Of course, it would in many cases be more preferable not to have to choose one or the other at all, but rather to choose an orthogonal view (no repetition) and a linear view (everything inlined), since both have clear pros and cons. This is, of course, something that we badly miss in virtually all programming environments.

But, more concretely, you claim: “Java’s insistence on writing things out means it’s difficult for programmers to make a big mess.” This is complete nonsense. Java programmers routinely make absolutely enormous messes. On the other hand, it does make it difficult to make a mess that is small, but severe. But is this really such a great thing?

After all, having to read 5,000 lines of code to determine that a project is a mess is far more frustrating than being able to tell after 50…

4. I’m not particularly interested in defending the Java example (I don’t even like Java!) so I’ve reworded it.

5. Brian Sniffen says:

Don’t repeat yourself, but it’s fine to make others repeat themselves. For example, tagged serializations (e.g., XML) are much safer than untagged binary serialization (ASN.1 DER). We’re often willing to pay the cost of a much more expensive parser to be sure that we’re reading a self-describing message.

It’s fine to make the computer repeat itself. Erlang’s very-efficient VM copies data from thread to thread with each message—turns out to be easier than handling cross-thread garbage collection.

Similarly, the best format for rules might be the standard rules document with game-specific changes… and marginalia noting unusual changes. Humans don’t read documents in sequence; they jump and skip and scan. \marginpar is your friend. Well. Not actually your friend, since each marginpar is a float and they tend to bunch up and wreck the document. But marginpar is useful.

6. Fritz Ruehr says:

As someone who teaches programming, I often present the development of a program to my students. In this context, I often see exactly the kind of tension you’re talking about here: when students first see the program, they need to see it in a form with a lot of the “repetition” still in place. On the other hand, I want to “bring them along for the ride” and show them how I re-factored the design and the code to generalize and thus cut out some of the repetition.

I’ve done some (very limited so far) experiments with sequences of side-by-side, before-and-after “panels” of code: the left side shows the original form (relatively speaking), the right side the modified form. Color highlighting and such helps draw out the differences (a la some implementations of diff utilities). Multiple successive pages show how several stages of re-factoring proceed towards a final version.

Students have reacted very well to this sort of presentation, but I can imagine using it even (especially?) for larger, real-world programs: we keep a set of successive “diffs”, along with appropriate documentation (in an extreme version, perhaps even something like Knuth’s literate programming).

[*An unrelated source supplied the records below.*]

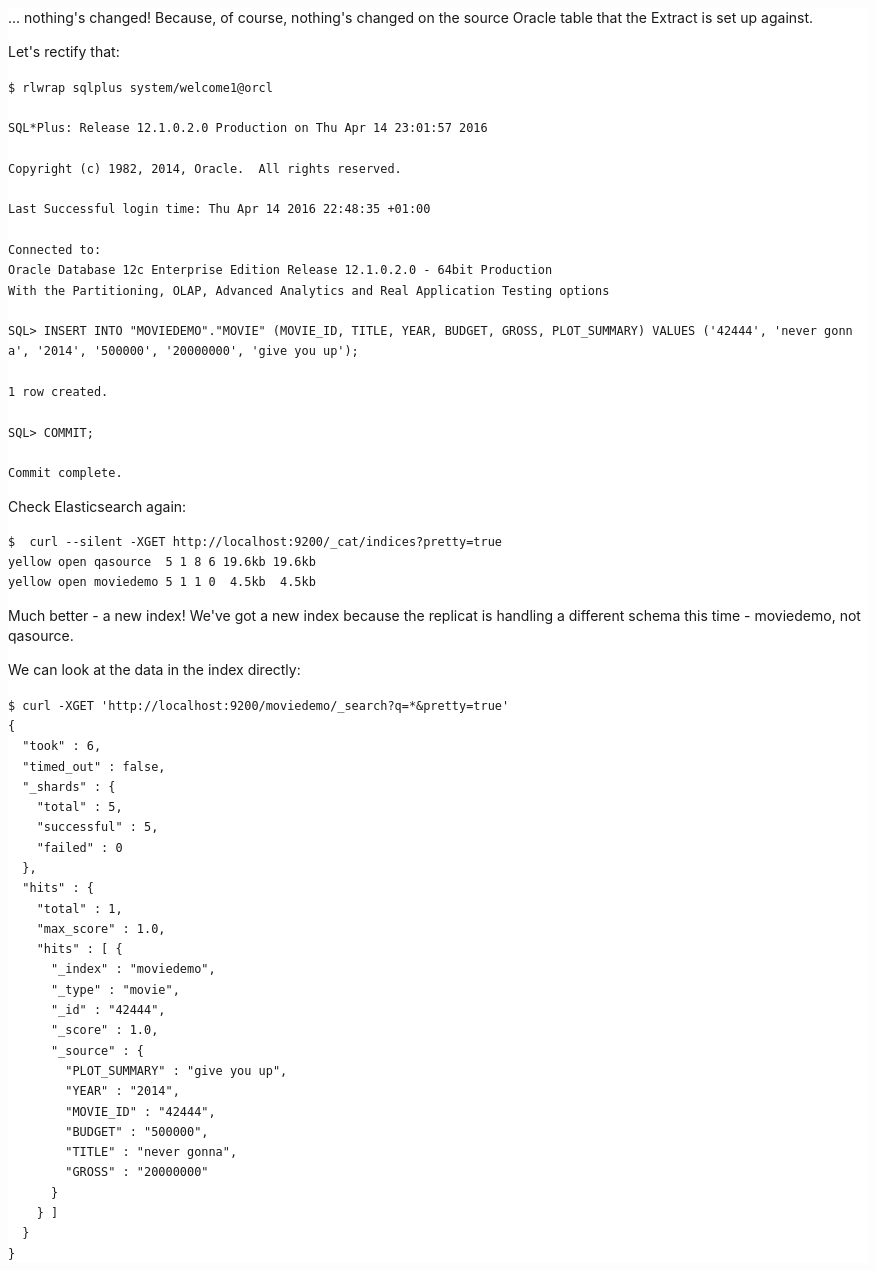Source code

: ... nothing's changed! Because, of course, nothing's changed on the source Oracle table that the Extract is set up against.

Let's rectify that:


	$ rlwrap sqlplus system/welcome1@orcl

	SQL*Plus: Release 12.1.0.2.0 Production on Thu Apr 14 23:01:57 2016

	Copyright (c) 1982, 2014, Oracle.  All rights reserved.

	Last Successful login time: Thu Apr 14 2016 22:48:35 +01:00

	Connected to:
	Oracle Database 12c Enterprise Edition Release 12.1.0.2.0 - 64bit Production
	With the Partitioning, OLAP, Advanced Analytics and Real Application Testing options

	SQL> INSERT INTO "MOVIEDEMO"."MOVIE" (MOVIE_ID, TITLE, YEAR, BUDGET, GROSS, PLOT_SUMMARY) VALUES ('42444', 'never gonna', '2014', '500000', '20000000', 'give you up');

	1 row created.

	SQL> COMMIT;

	Commit complete.

Check Elasticsearch again:

	$  curl --silent -XGET http://localhost:9200/_cat/indices?pretty=true
	yellow open qasource  5 1 8 6 19.6kb 19.6kb
	yellow open moviedemo 5 1 1 0  4.5kb  4.5kb

Much better - a new index! We've got a new index because the replicat is handling a different schema this time - moviedemo, not qasource.

We can look at the data in the index directly:

	$ curl -XGET 'http://localhost:9200/moviedemo/_search?q=*&pretty=true'
	{
	  "took" : 6,
	  "timed_out" : false,
	  "_shards" : {
		"total" : 5,
		"successful" : 5,
		"failed" : 0
	  },
	  "hits" : {
		"total" : 1,
		"max_score" : 1.0,
		"hits" : [ {
		  "_index" : "moviedemo",
		  "_type" : "movie",
		  "_id" : "42444",
		  "_score" : 1.0,
		  "_source" : {
			"PLOT_SUMMARY" : "give you up",
			"YEAR" : "2014",
			"MOVIE_ID" : "42444",
			"BUDGET" : "500000",
			"TITLE" : "never gonna",
			"GROSS" : "20000000"
		  }
		} ]
	  }
	}
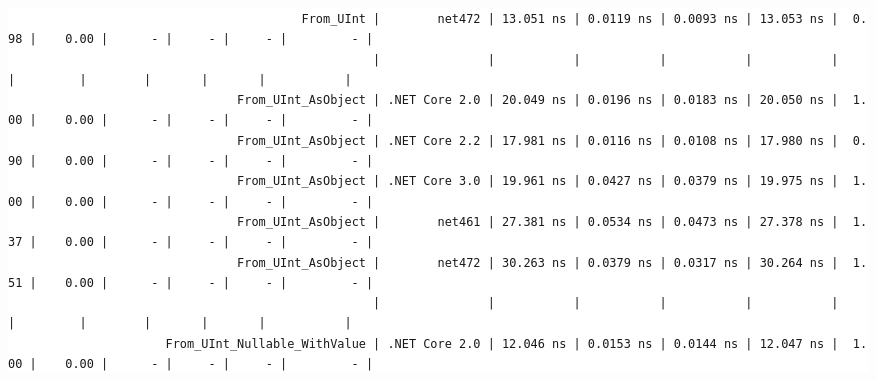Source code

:                                              From_UInt |        net472 | 13.051 ns | 0.0119 ns | 0.0093 ns | 13.053 ns |  0.98 |    0.00 |      - |     - |     - |         - |
                                                       |               |           |           |           |           |       |         |        |       |       |           |
                                    From_UInt_AsObject | .NET Core 2.0 | 20.049 ns | 0.0196 ns | 0.0183 ns | 20.050 ns |  1.00 |    0.00 |      - |     - |     - |         - |
                                    From_UInt_AsObject | .NET Core 2.2 | 17.981 ns | 0.0116 ns | 0.0108 ns | 17.980 ns |  0.90 |    0.00 |      - |     - |     - |         - |
                                    From_UInt_AsObject | .NET Core 3.0 | 19.961 ns | 0.0427 ns | 0.0379 ns | 19.975 ns |  1.00 |    0.00 |      - |     - |     - |         - |
                                    From_UInt_AsObject |        net461 | 27.381 ns | 0.0534 ns | 0.0473 ns | 27.378 ns |  1.37 |    0.00 |      - |     - |     - |         - |
                                    From_UInt_AsObject |        net472 | 30.263 ns | 0.0379 ns | 0.0317 ns | 30.264 ns |  1.51 |    0.00 |      - |     - |     - |         - |
                                                       |               |           |           |           |           |       |         |        |       |       |           |
                          From_UInt_Nullable_WithValue | .NET Core 2.0 | 12.046 ns | 0.0153 ns | 0.0144 ns | 12.047 ns |  1.00 |    0.00 |      - |     - |     - |         - |

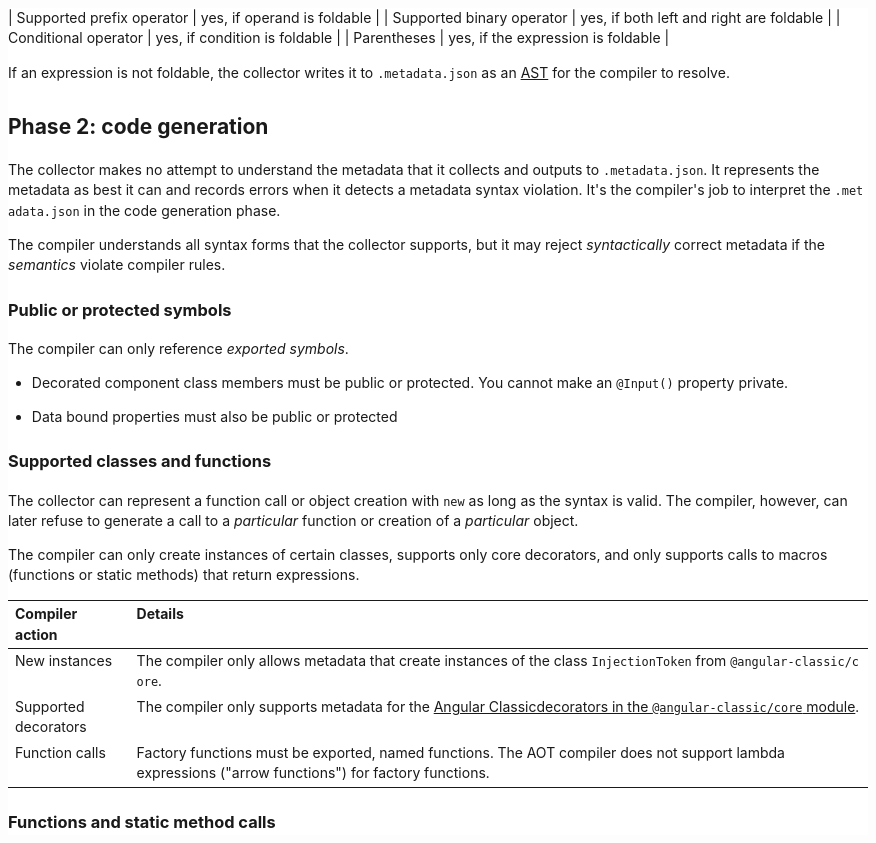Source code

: | Supported prefix operator        | yes, if operand is foldable              |
| Supported binary operator        | yes, if both left and right are foldable |
| Conditional operator             | yes, if condition is foldable            |
| Parentheses                      | yes, if the expression is foldable       |

If an expression is not foldable, the collector writes it to `.metadata.json` as an [AST](https://en.wikipedia.org/wiki/Abstract*syntax*tree) for the compiler to resolve.

## Phase 2: code generation

The collector makes no attempt to understand the metadata that it collects and outputs to `.metadata.json`.
It represents the metadata as best it can and records errors when it detects a metadata syntax violation.
It's the compiler's job to interpret the `.metadata.json` in the code generation phase.

The compiler understands all syntax forms that the collector supports, but it may reject *syntactically* correct metadata if the *semantics* violate compiler rules.

### Public or protected symbols

The compiler can only reference *exported symbols*.

*   Decorated component class members must be public or protected.
    You cannot make an `@Input()` property private.

*   Data bound properties must also be public or protected

<a id="supported-functions"></a>

### Supported classes and functions

The collector can represent a function call or object creation with `new` as long as the syntax is valid.
The compiler, however, can later refuse to generate a call to a *particular* function or creation of a *particular* object.

The compiler can only create instances of certain classes, supports only core decorators, and only supports calls to macros \(functions or static methods\) that return expressions.

| Compiler action      | Details |
|:---                  |:---     |
| New instances        | The compiler only allows metadata that create instances of the class `InjectionToken` from `@angular-classic/core`.                                            |
| Supported decorators | The compiler only supports metadata for the [Angular Classicdecorators in the `@angular-classic/core` module](api/core#decorators).                                   |
| Function calls       | Factory functions must be exported, named functions. The AOT compiler does not support lambda expressions \("arrow functions"\) for factory functions. |

<a id="function-calls"></a>

### Functions and static method calls
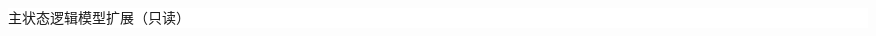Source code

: </td>
<td align="center">

</td>
<td align="center">

</td>
<td align="center">

</td>
<td align="center">

</td>
<td align="center">

</td>
<td align="center">

</td>
<td align="center">
<i class="fa fa-check"></i>

</td>
<td align="center">

</td>
<td align="center">

</td>

</tr>
<tr>

<td>主状态逻辑模型扩展（只读）</td>
<td align="center">

</td>
<td align="center">

</td>
<td align="center">

</td>
<td align="center">

</td>
<td align="center">

</td>
<td align="center">

</td>
<td align="center">

</td>
<td align="center">

</td>
<td align="center">
<i class="fa fa-check"></i>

That way, newcomers and old hands alike could approach the code in a way which supports their differing needs: you can look at it in a naive form, full of redundancies, or see it in a final form, highly abstracted.

It’s trickiest when the actual functionality (or types, or specification, etc.) of the code changes along the way: obviously the old code can’t quite so easily be seen as what is actually there in the final version.

But when the type, spec., intent, etc. remains the same, you can even imagine that the naive code is what’s running, rather then the refined version.

(My pedagogical example along these lines are in Haskell, free of side-effects, and thus especially easy to imagine being substituted one for the other.)